Poverty-stricken Nigerians were seen collecting the product with any container in sight. Some used basin, some jerry cans, and some others used buckets and they were drenched in the petrol.
What they forgot was that a spark of fire anywhere around the scene could send them to painful death. They could have been roasted.
The Mile 2 episode did not degenerate to a national calamity because of timely intervention of some security agents that cordoned off the area.
Nigeria has had several cases of infernos that consumed many souls. In 1998, it was said that about 1000 people were roasted to death when they rushed to scoop petrol from a burst oil pipeline. Their charred bodies were given a mass burial. Several others were left with various degrees of burnt. Since that incident, close to dozen other infernos have taken place in various parts of Nigeria with different casualty figures.
It has happened in Rivers, claiming the lives of over 100 people. It has also happened in Abia State, Anambra State with high figures of casualties and also in Odukpani in Cross River State on January 12, 2019 where about 60 people were said to have lost their lives.
The similarity in all the tragedies is that most of those who died went to fetch fuel as the tankers fell on the road spilling its content.
In the Port Harcourt incident, those that were terribly affected were motorbike riders and taxi drivers who were trying to scoop the spilt fuel into their own tanks, which then also exploded when the fire started.
The repeated incidences also illustrate the lack of safety education for poor rural people who do not fully understand the risks and blinded by excruciating poverty in the land. Lagos could be said to have just escaped the tragedy last Tuesday by an act of God.
The push to reap where one did not sow has also become a national identity.

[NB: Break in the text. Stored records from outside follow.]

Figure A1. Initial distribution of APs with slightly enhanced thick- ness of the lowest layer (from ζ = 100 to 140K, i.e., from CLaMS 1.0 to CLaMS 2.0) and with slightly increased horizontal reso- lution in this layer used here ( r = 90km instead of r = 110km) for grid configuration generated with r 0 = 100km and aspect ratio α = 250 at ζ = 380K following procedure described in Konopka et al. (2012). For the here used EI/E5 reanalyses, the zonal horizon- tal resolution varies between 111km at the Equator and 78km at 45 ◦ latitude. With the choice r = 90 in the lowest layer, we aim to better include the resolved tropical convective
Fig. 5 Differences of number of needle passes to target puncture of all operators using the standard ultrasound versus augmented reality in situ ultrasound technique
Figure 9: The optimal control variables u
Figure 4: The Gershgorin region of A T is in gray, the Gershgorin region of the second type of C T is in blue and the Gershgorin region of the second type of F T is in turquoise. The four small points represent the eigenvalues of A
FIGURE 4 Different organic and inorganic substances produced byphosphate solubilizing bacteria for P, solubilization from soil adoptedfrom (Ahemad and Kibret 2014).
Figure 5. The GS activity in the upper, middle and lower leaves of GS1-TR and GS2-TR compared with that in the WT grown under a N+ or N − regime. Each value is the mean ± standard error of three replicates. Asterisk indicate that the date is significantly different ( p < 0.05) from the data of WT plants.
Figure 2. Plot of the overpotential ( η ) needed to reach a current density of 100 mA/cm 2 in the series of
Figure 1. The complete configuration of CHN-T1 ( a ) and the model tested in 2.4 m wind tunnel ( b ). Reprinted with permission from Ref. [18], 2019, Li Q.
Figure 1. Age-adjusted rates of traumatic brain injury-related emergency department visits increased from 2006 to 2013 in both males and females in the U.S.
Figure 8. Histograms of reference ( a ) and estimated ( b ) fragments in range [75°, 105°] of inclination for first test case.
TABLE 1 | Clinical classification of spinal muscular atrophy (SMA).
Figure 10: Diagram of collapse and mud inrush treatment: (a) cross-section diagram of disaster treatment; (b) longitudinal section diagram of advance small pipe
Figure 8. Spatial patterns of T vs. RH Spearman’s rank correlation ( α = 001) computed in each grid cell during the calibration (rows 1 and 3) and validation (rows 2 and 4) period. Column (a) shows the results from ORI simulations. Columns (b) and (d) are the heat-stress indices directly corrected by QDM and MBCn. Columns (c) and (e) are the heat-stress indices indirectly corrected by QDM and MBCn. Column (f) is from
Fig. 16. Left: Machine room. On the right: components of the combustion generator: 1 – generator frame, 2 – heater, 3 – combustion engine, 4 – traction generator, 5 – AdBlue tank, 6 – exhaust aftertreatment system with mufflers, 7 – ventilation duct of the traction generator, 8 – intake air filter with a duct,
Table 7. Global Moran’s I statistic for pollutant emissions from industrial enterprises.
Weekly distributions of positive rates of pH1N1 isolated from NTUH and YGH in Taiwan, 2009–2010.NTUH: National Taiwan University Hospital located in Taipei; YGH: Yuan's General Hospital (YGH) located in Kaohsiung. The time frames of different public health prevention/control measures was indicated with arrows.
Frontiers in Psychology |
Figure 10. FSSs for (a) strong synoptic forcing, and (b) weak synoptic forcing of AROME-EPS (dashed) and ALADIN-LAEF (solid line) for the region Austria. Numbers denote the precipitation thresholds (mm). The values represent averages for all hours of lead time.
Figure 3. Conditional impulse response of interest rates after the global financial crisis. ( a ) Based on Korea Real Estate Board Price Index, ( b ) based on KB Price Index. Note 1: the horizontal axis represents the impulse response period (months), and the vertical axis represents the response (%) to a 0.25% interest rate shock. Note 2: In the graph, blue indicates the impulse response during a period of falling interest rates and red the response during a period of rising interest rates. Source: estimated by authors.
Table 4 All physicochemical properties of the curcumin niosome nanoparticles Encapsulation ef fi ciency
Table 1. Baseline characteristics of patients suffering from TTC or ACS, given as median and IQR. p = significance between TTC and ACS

People are eager to cart away other people’s property and vandalise shops to satisfy their hunger.
Beyond scooping fuel from a burst tanker without any atom of sympathy for the owners, some Nigerians today loot trucks conveying bags of rice, beans and other edibles. They do so with impunity and without conscience that it is a huge loss to the owner of such business. It is pure greed!
Today, many Nigerians have been so pushed to the wall that they take dangerous decisions. Fetching petrol with open vessel is highly suicidal; trying to emigrate to Europe on open boat in a ravening Mediterranean Sea is also a desperation occasioned by an inclement socio-economic weather in the country.
It is the same desperation occasioned by long years of deprivation and abject poverty in the land that may have driven many other citizens to enlist in dangerous criminal activities.
Speaking with BDSUNDAY recently on part of the reasons for insurgency in the North East, Chidi Amuta, a former University lecturer, now a publicist, said it was unlikely that anyone with a paid job would strap him/herself with explosive as suicide bomber.
According to Amuta, “Anyone that has a fairly reasonable means of livelihood would not easily strap himself with explosive to end his life tragically. It is only those who have been pushed to the wall and believe there is no reason for living that go to that extreme. There is nobody that wants to die for the sake of dying. Life is sweet, you know.”